The car in question was a bog-standard VK Commodore, but what Jason planned to do with it was anything but. He had always wanted to build a VK Group A/Three ‘Blue Meanie’ replica, but with a twist. Instead of either an old-school iron-lion V8 or a run-of-the-mill LS swap, Jason went to an old favourite of his: a 1UZ four-litre twin-cam V8 from a Toyota Soarer.
Jason’s always sworn by the 1UZ; it’s by far his choice over anything from GM. “To be honest, I don’t really like the LS,” he says. “For the money you pay and the power you get out of them, the 1UZ is just a better package.”
While the 1UZ currently sitting in place is standard, Jason plans on getting the fellas over at Warspeed Industries to give the Toyota mill a once-over, adding fruit like rods, pistons, cams – the whole works. Poking through the top of the bonnet is a pair of 76mm eBay-spec turbos, a temporary measure for Jason while he dials in the set-up before buying some brand-name hairdryers. He’s aiming for around 1100hp on E85, which he thinks will be more than achievable with this combo.
Backing up the donk is a Turbo 400 ’box and a shortened VL Turbo diff, and the process of bolting it all in was as simple as picking up the phone. “I just got in touch with the Castlemaine Rod Shop and they sent out all the mounts I needed; it even works with a standard Turbo 400 tailshaft for VK-VL Commodores,” Jason says.

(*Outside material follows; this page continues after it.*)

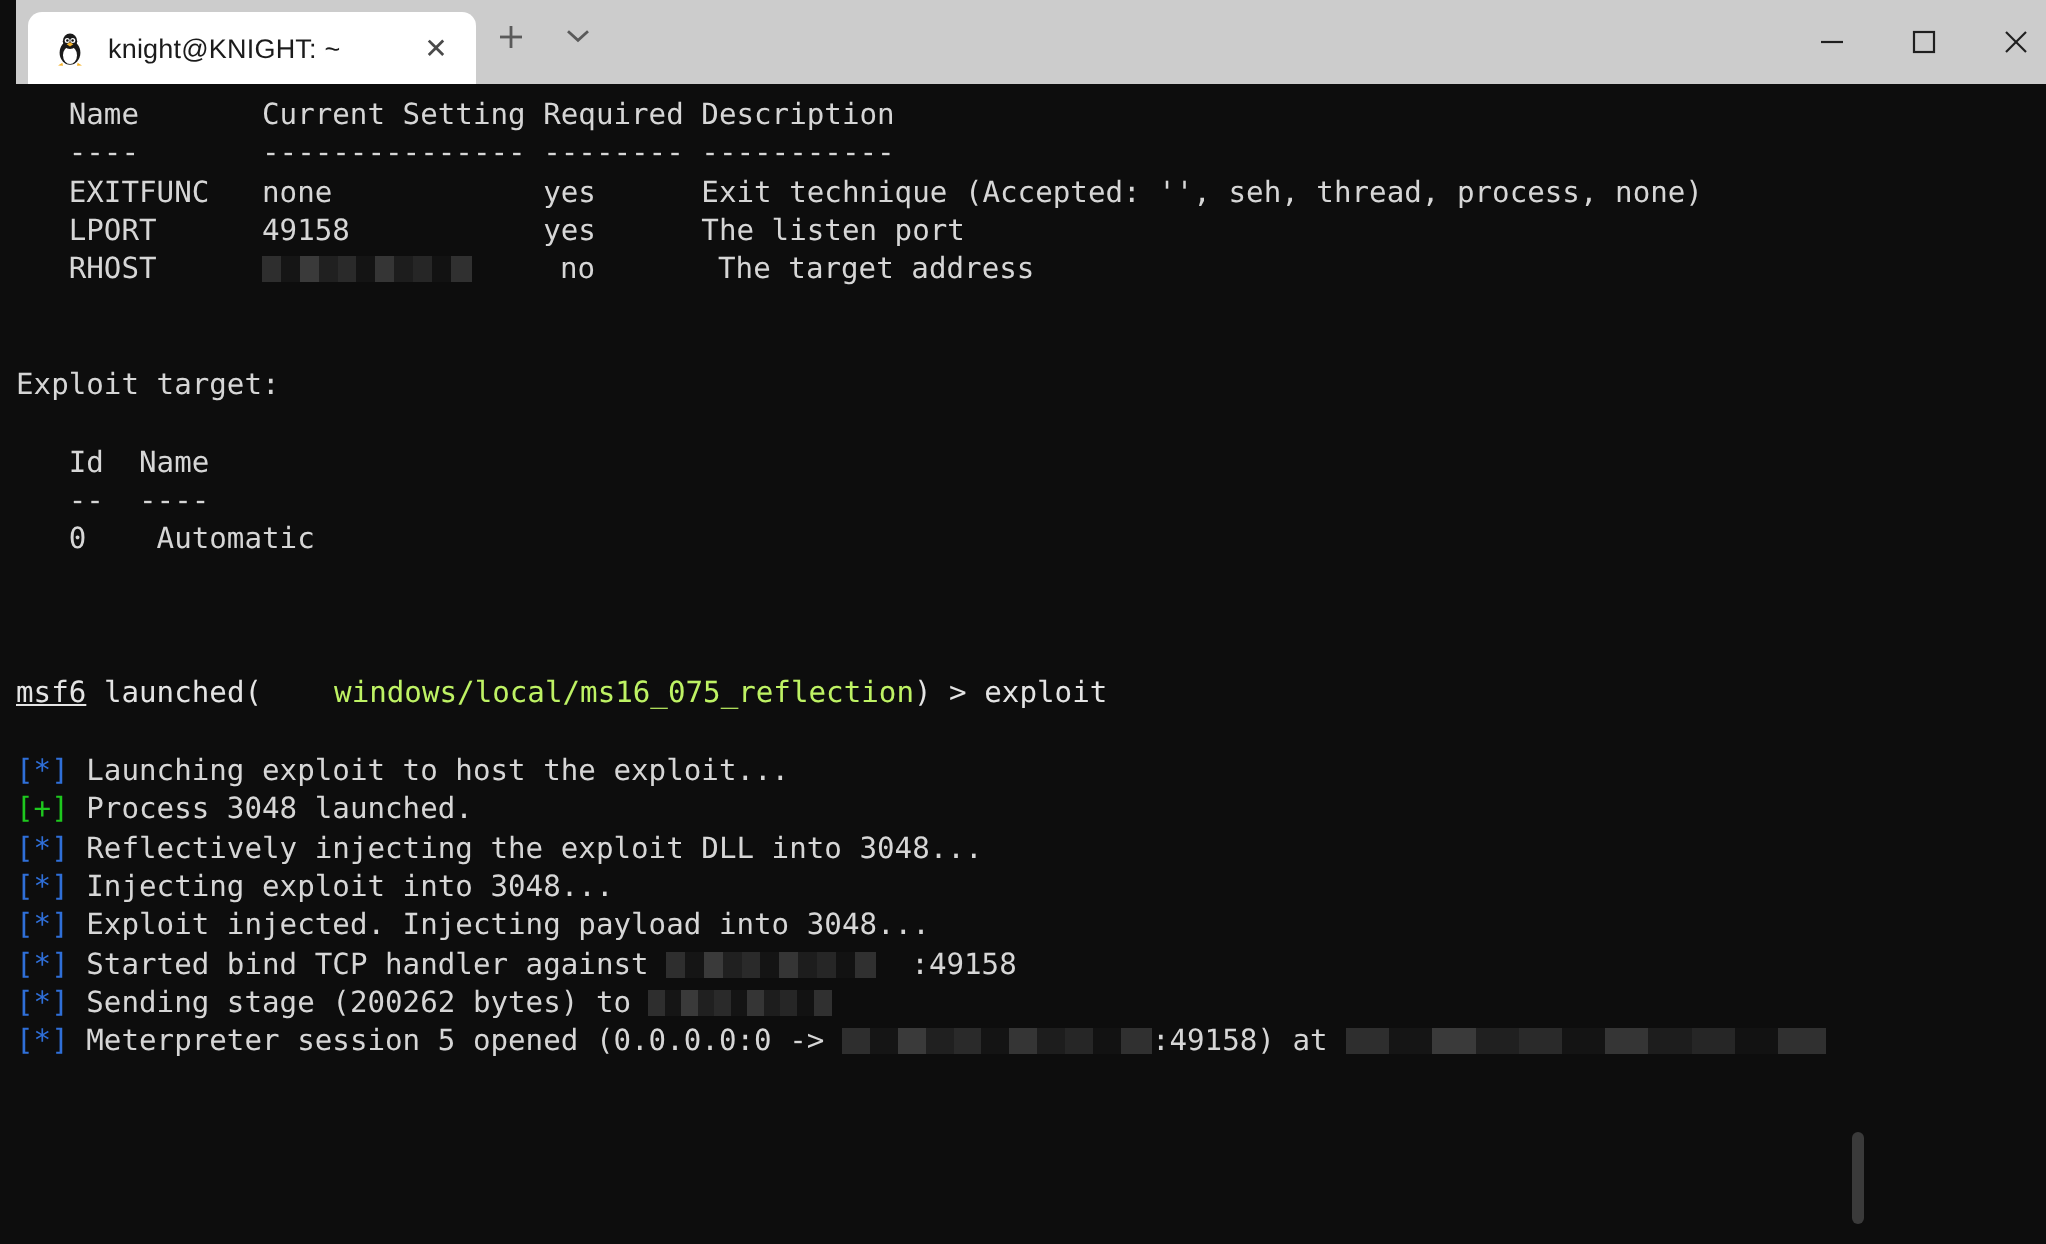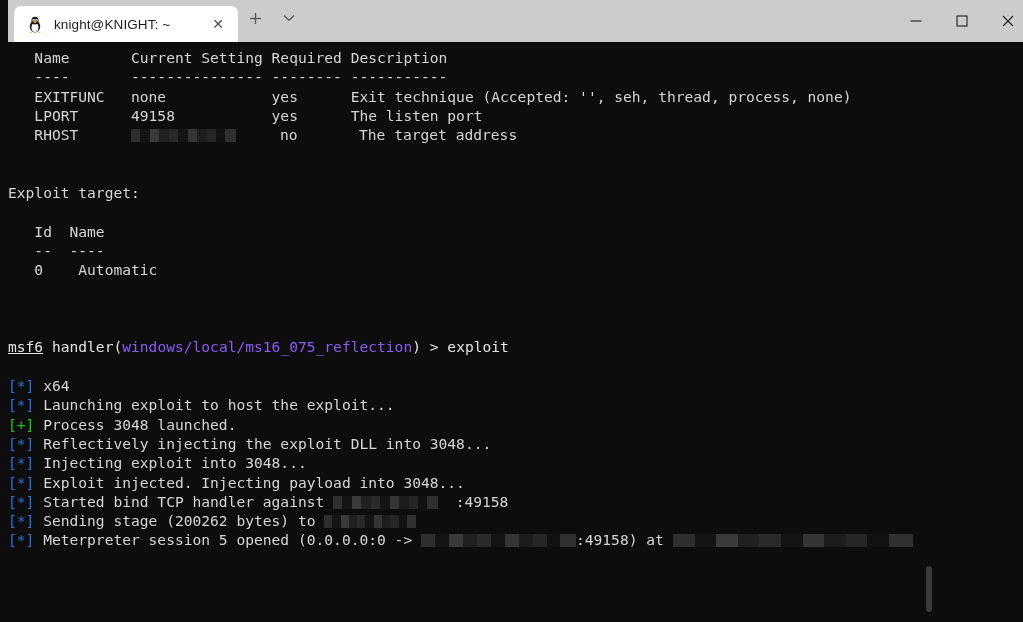"handler(" span.c-white { text: handler -> launched }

Being the manager at Precision Autobody Repairs in Sydney, Jason has done all of the fabrication and paintwork himself. The car is still in the early stages of the build, with progress so far including a shaved engine bay and full tubs in the rear. It will also be getting a full bolt-in rollcage, and the paintwork is going to be as about as extensive as you can get, even for a show-car build. Jason will be throwing down Formula Blue paint on just about everything, including the suspension arms and tailshaft. The custom HDT replica wheels have already been painted blue and then had the faces machined and polished. Speaking of the spinners, they measure a massive 19×10 in the rear and 19×4 up front.
Jason’s had the car for roughly two years now, and hopes that if things go his way he can have it finished in time for a debut at Street Machine Summernats 33. He’s hinted that while it will be a Blue Meanie replica, he’s going to add his own flavour to it to make it stand out from the crowd. Needless to say, we’re all excited to see the finished product.